··· DATA SHOWN

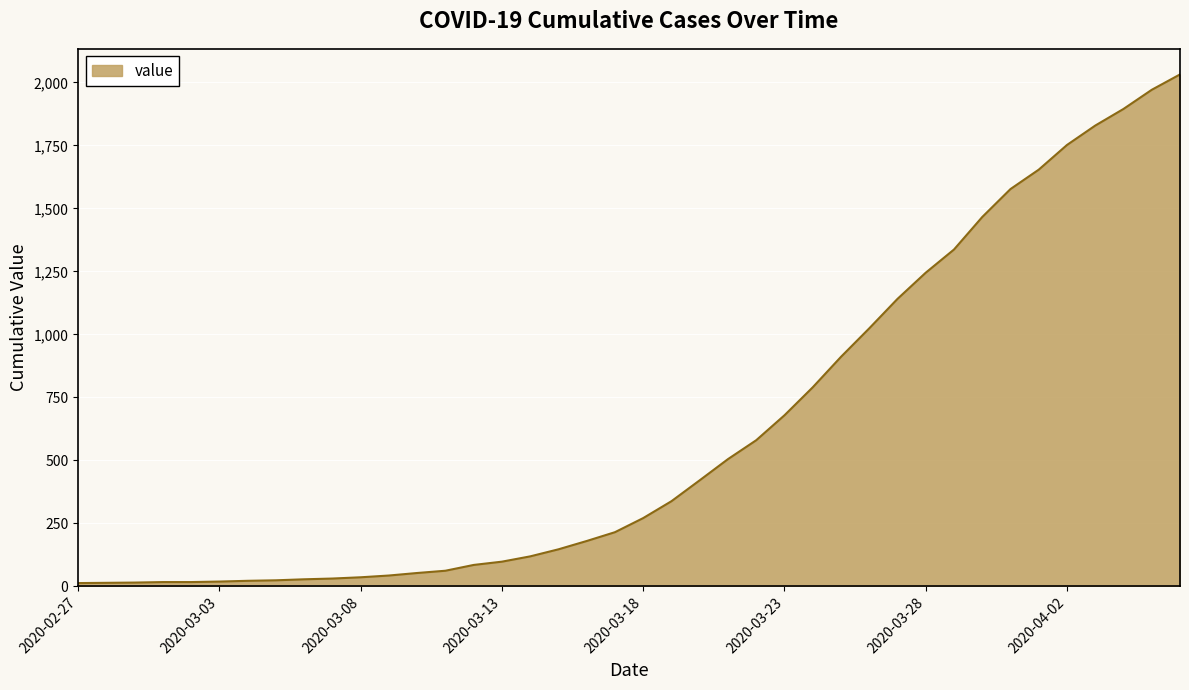

What is the maximum value shown in the chart?

2032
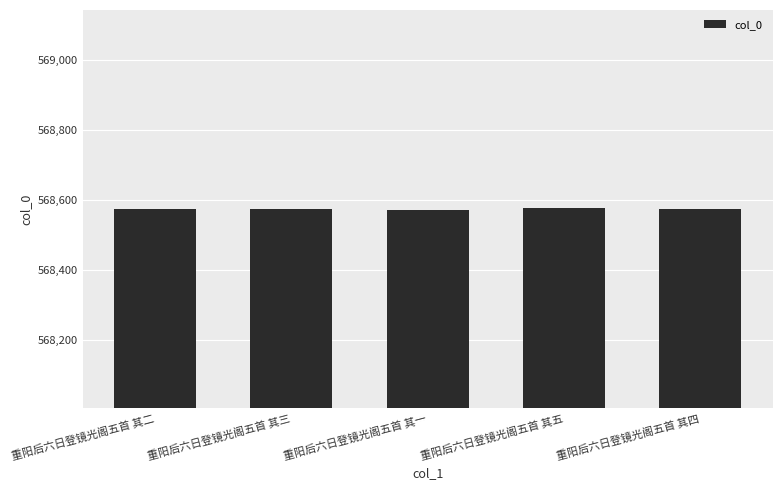

What is the greatest value displayed?

568576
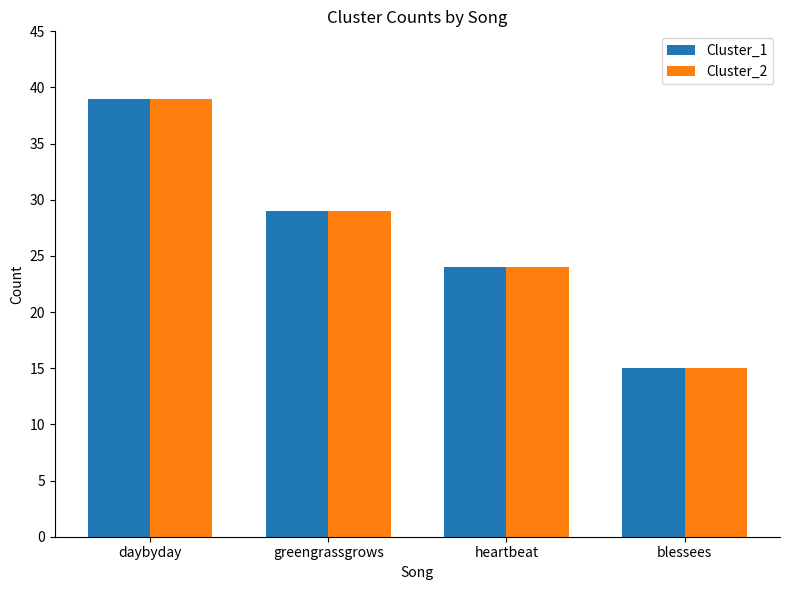

Is it true that Cluster_1 equals 15 at blessees?

True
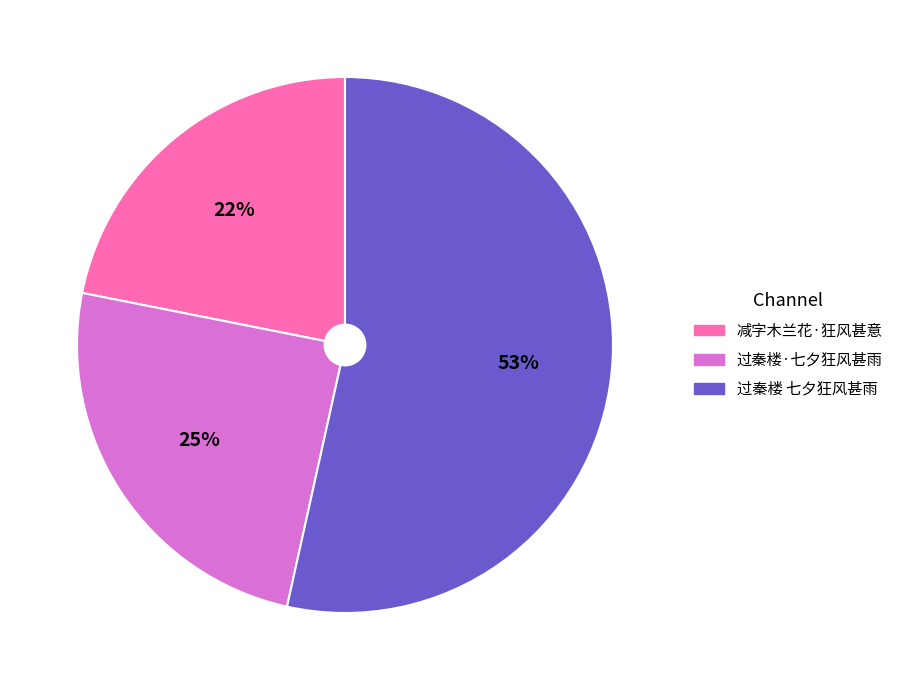

How many segments does this pie chart have?

3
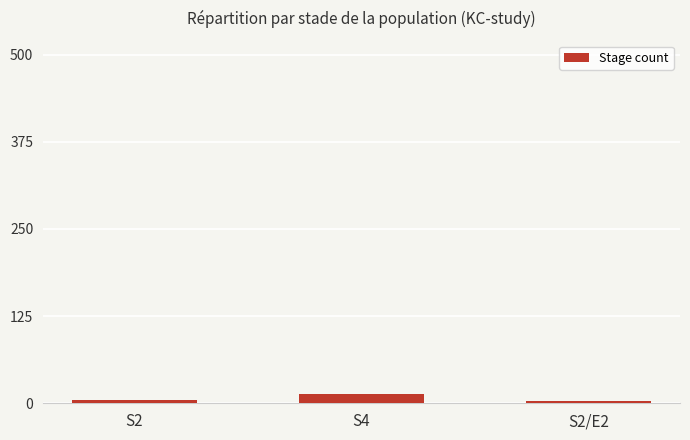

How many data points does each series have?

3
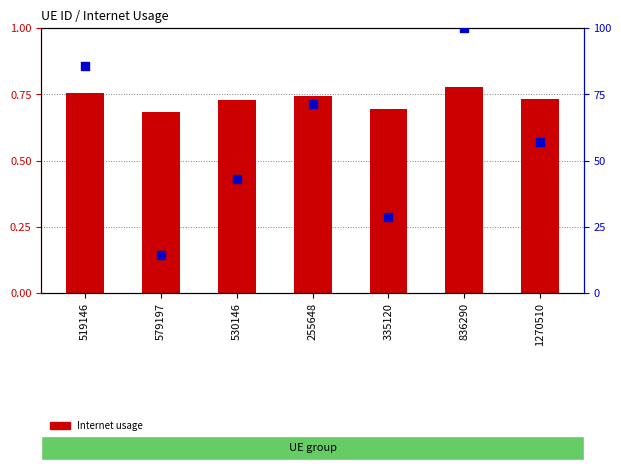

Is the value of percentile rank within the sample at 530146 greater than the value of Internet usage at 255648?

Yes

······

EXERCISE DETAILS: Rewrite every one of the lines above with "chart" replaced by "graph" throughout, leaving all other text unchanged. Omit the pictures from your version.

TASK RESPONSE:
What is the maximum value shown in the graph?

2032

What is the greatest value displayed?

568576

Is it true that Cluster_1 equals 15 at blessees?

True

How many segments does this pie graph have?

3

How many data points does each series have?

3

Is the value of percentile rank within the sample at 530146 greater than the value of Internet usage at 255648?

Yes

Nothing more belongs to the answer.